**Assigned task**
Look through the records that follow. Copy every line containing the word "XOffset".

---+---

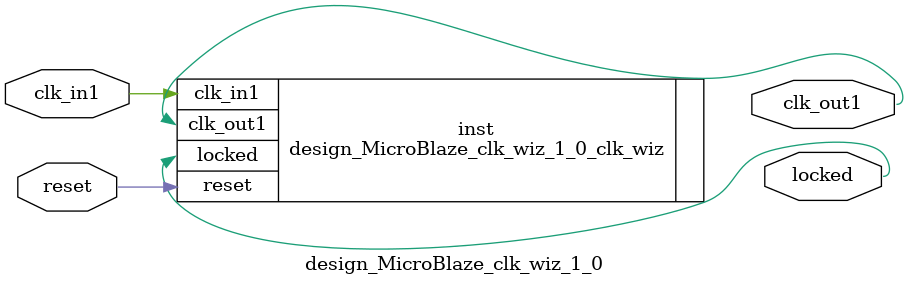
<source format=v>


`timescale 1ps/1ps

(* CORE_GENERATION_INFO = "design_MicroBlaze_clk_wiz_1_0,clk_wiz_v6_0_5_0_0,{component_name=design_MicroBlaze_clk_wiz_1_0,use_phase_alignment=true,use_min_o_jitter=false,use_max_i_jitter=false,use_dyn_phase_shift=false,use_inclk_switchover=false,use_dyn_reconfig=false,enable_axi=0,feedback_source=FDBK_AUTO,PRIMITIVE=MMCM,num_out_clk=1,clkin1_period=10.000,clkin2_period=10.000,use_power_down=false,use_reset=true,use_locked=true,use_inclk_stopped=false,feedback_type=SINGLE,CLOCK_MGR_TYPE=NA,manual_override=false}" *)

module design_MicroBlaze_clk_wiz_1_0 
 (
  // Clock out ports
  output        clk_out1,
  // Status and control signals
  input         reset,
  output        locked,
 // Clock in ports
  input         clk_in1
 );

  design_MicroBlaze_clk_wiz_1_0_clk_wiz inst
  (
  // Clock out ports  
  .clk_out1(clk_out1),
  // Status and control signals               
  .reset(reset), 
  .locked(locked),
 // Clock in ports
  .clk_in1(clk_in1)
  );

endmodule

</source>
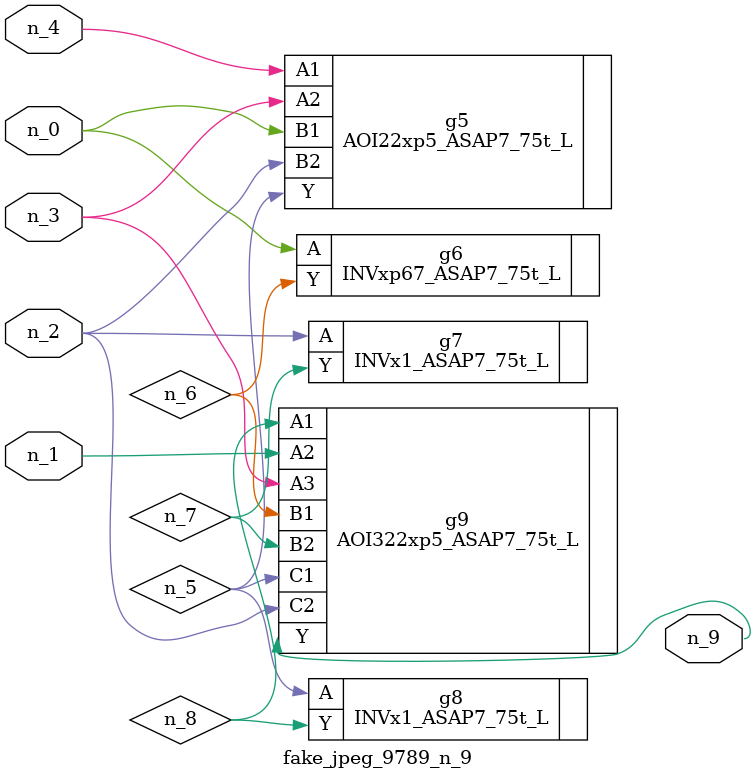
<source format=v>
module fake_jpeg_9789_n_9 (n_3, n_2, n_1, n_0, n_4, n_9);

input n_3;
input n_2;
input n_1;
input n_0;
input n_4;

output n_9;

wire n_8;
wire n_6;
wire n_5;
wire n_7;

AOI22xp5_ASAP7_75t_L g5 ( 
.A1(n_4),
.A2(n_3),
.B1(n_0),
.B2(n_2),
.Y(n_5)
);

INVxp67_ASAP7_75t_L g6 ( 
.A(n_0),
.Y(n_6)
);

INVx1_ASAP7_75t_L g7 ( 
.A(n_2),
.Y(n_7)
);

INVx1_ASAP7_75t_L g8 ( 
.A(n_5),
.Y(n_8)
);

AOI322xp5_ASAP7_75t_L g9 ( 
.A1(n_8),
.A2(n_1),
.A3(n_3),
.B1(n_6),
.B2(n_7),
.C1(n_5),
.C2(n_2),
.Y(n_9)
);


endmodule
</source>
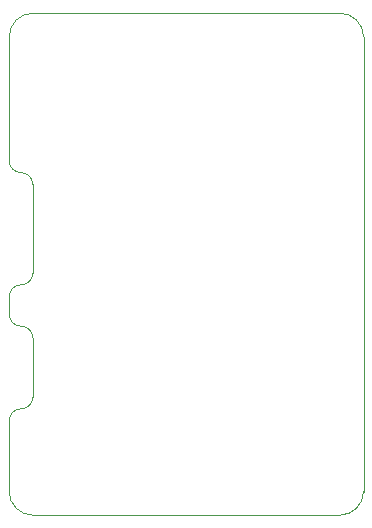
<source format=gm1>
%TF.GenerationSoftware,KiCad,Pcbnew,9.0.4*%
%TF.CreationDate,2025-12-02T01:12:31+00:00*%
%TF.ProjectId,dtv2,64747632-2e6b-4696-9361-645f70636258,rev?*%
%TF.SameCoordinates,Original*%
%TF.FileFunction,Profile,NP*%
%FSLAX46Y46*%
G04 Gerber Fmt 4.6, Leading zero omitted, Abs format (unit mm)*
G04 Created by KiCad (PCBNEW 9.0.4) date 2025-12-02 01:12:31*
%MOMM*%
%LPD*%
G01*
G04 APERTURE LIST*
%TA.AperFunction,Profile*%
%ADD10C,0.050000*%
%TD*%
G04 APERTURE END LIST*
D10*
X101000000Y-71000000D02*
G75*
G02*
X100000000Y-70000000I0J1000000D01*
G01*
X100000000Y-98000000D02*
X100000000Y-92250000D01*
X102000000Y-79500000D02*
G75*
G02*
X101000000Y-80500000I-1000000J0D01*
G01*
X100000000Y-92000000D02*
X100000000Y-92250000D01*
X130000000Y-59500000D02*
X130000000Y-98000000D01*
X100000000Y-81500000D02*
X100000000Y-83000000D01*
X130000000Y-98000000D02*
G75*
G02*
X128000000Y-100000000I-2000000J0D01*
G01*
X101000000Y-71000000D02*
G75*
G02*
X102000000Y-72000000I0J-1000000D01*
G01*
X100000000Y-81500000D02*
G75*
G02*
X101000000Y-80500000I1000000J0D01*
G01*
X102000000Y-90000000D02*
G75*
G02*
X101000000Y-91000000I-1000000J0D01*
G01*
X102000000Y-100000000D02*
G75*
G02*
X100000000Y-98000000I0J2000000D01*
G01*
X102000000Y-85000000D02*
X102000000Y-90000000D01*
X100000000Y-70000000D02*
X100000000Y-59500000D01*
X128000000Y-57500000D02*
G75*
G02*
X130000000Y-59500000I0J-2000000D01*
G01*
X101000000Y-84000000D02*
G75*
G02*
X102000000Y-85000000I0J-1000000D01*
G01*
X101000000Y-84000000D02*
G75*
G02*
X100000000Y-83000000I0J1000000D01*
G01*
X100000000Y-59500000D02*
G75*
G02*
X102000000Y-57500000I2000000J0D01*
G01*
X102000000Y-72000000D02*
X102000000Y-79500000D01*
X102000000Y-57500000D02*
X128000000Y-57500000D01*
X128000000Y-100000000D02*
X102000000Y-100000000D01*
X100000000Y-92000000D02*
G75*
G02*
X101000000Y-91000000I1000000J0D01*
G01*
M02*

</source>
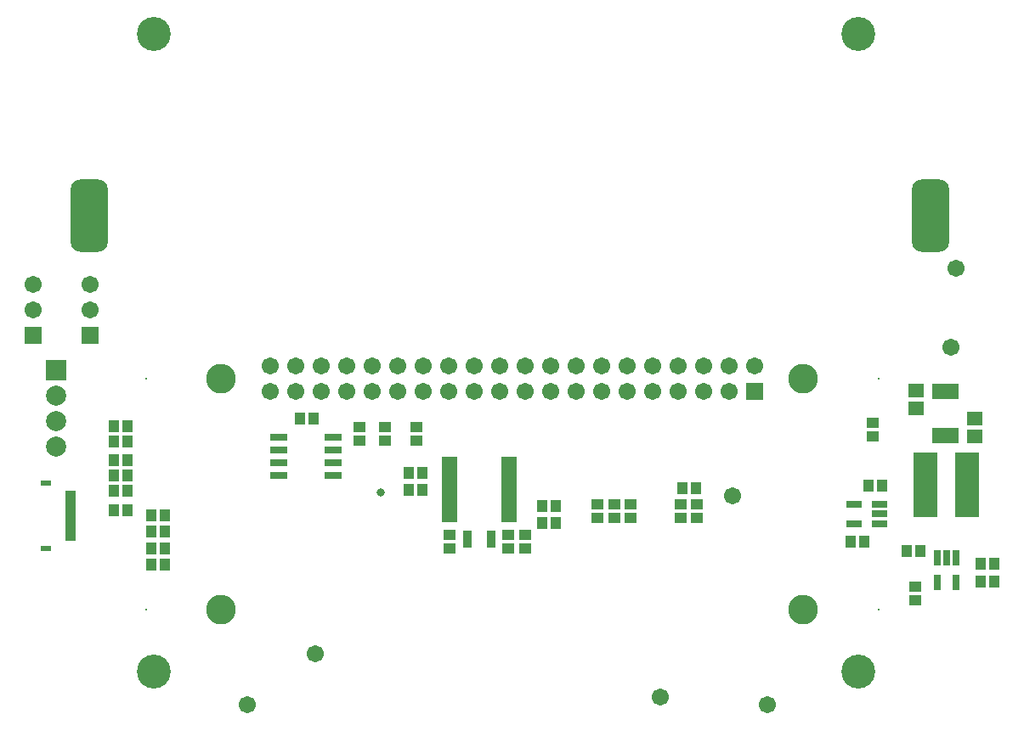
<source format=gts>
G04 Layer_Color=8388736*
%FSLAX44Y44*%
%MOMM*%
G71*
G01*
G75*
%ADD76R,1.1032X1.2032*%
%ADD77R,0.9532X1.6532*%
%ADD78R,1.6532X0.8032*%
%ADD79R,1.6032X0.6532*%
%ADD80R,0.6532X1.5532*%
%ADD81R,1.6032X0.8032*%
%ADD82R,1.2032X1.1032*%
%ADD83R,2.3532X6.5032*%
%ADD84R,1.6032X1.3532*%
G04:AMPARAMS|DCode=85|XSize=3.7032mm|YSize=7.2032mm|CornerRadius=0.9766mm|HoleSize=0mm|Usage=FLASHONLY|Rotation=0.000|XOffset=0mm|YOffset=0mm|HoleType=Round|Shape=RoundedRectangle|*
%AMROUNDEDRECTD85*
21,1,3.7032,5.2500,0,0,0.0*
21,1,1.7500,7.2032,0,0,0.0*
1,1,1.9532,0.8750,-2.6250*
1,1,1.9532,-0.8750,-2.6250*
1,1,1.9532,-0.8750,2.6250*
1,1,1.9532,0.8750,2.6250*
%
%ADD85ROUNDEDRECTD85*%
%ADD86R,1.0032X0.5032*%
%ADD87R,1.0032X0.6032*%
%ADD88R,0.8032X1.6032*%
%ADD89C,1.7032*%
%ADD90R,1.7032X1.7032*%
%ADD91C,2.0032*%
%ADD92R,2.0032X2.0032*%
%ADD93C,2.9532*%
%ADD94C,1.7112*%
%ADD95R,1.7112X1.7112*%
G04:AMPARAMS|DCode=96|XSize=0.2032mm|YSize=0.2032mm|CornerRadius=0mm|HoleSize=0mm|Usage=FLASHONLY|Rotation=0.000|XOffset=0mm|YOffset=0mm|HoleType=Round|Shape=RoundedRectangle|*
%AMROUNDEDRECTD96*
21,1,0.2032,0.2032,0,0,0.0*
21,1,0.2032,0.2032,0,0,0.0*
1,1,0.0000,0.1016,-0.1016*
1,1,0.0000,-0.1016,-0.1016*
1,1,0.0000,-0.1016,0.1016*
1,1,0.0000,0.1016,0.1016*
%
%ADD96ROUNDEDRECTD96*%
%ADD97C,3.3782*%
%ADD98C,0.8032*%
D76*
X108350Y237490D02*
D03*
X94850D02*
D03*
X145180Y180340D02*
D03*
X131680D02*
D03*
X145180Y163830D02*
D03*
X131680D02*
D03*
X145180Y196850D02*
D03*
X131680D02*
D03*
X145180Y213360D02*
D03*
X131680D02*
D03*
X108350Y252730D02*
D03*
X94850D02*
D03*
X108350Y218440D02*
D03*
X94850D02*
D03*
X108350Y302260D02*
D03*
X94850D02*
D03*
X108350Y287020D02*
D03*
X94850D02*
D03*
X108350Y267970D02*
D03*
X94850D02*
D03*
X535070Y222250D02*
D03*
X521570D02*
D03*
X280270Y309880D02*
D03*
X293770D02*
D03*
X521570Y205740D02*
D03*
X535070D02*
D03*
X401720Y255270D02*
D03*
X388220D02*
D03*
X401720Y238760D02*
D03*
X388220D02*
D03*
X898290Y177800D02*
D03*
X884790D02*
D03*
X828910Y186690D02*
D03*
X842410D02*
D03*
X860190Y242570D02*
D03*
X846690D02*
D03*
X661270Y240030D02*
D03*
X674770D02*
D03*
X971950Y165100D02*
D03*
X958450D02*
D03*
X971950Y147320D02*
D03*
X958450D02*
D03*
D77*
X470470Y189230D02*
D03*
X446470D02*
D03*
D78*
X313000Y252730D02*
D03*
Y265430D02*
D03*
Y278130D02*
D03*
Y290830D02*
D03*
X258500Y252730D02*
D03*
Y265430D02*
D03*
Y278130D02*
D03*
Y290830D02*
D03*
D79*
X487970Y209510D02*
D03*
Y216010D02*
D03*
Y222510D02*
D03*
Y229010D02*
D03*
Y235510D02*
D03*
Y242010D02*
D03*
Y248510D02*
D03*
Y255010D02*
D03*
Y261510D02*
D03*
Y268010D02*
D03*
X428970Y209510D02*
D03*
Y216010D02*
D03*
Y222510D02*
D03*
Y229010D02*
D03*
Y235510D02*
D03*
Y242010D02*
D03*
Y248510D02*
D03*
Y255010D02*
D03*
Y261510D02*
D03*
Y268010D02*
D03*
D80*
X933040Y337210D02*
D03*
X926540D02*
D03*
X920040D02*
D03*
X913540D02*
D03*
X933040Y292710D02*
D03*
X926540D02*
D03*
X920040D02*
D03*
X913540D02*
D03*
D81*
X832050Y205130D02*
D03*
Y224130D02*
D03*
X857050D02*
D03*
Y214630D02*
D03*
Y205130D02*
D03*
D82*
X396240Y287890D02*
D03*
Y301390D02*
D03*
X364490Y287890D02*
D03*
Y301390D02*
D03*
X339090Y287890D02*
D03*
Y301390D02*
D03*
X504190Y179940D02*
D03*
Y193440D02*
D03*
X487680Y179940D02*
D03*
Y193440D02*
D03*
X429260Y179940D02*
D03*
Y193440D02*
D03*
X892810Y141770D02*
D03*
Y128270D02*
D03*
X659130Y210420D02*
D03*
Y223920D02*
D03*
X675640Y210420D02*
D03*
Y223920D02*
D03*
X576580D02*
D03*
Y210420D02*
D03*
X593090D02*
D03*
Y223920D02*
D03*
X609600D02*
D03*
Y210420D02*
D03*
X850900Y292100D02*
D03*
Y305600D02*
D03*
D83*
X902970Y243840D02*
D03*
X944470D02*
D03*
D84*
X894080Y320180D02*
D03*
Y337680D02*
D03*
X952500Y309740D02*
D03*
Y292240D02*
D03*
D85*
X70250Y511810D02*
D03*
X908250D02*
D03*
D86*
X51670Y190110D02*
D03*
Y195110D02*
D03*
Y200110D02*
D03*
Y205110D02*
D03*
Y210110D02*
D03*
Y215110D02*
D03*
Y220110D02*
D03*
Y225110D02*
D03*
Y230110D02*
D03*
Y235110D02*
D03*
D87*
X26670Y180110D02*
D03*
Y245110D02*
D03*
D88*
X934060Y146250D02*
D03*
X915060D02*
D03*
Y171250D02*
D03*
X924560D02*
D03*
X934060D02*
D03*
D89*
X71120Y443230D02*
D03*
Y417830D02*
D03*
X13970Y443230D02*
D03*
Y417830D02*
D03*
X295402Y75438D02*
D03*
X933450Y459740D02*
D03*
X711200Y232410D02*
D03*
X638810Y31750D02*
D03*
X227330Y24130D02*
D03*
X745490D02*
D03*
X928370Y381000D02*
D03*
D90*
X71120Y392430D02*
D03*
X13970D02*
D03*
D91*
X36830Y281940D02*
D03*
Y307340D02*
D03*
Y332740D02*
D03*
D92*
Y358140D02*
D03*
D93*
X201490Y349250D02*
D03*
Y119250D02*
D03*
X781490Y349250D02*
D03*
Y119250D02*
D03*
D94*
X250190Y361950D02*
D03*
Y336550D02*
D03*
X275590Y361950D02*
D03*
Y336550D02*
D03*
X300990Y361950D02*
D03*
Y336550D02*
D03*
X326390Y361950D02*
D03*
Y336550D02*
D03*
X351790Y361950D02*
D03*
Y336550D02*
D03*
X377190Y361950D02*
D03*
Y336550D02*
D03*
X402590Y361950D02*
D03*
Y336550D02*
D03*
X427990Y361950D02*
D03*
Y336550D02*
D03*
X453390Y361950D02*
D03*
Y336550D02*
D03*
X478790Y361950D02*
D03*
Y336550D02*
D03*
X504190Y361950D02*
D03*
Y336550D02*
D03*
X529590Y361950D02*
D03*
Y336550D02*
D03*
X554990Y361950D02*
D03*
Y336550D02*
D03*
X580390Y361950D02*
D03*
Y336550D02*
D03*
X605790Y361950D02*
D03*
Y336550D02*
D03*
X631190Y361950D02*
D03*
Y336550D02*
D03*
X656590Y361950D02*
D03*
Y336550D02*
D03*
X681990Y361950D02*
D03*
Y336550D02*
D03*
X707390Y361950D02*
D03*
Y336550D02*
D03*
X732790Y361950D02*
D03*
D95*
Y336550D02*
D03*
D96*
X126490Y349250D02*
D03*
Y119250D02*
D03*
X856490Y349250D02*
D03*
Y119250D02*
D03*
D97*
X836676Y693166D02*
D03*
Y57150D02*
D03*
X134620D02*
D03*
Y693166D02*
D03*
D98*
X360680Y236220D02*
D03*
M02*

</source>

---+---

**Task result**
G04:AMPARAMS|DCode=85|XSize=3.7032mm|YSize=7.2032mm|CornerRadius=0.9766mm|HoleSize=0mm|Usage=FLASHONLY|Rotation=0.000|XOffset=0mm|YOffset=0mm|HoleType=Round|Shape=RoundedRectangle|*
G04:AMPARAMS|DCode=96|XSize=0.2032mm|YSize=0.2032mm|CornerRadius=0mm|HoleSize=0mm|Usage=FLASHONLY|Rotation=0.000|XOffset=0mm|YOffset=0mm|HoleType=Round|Shape=RoundedRectangle|*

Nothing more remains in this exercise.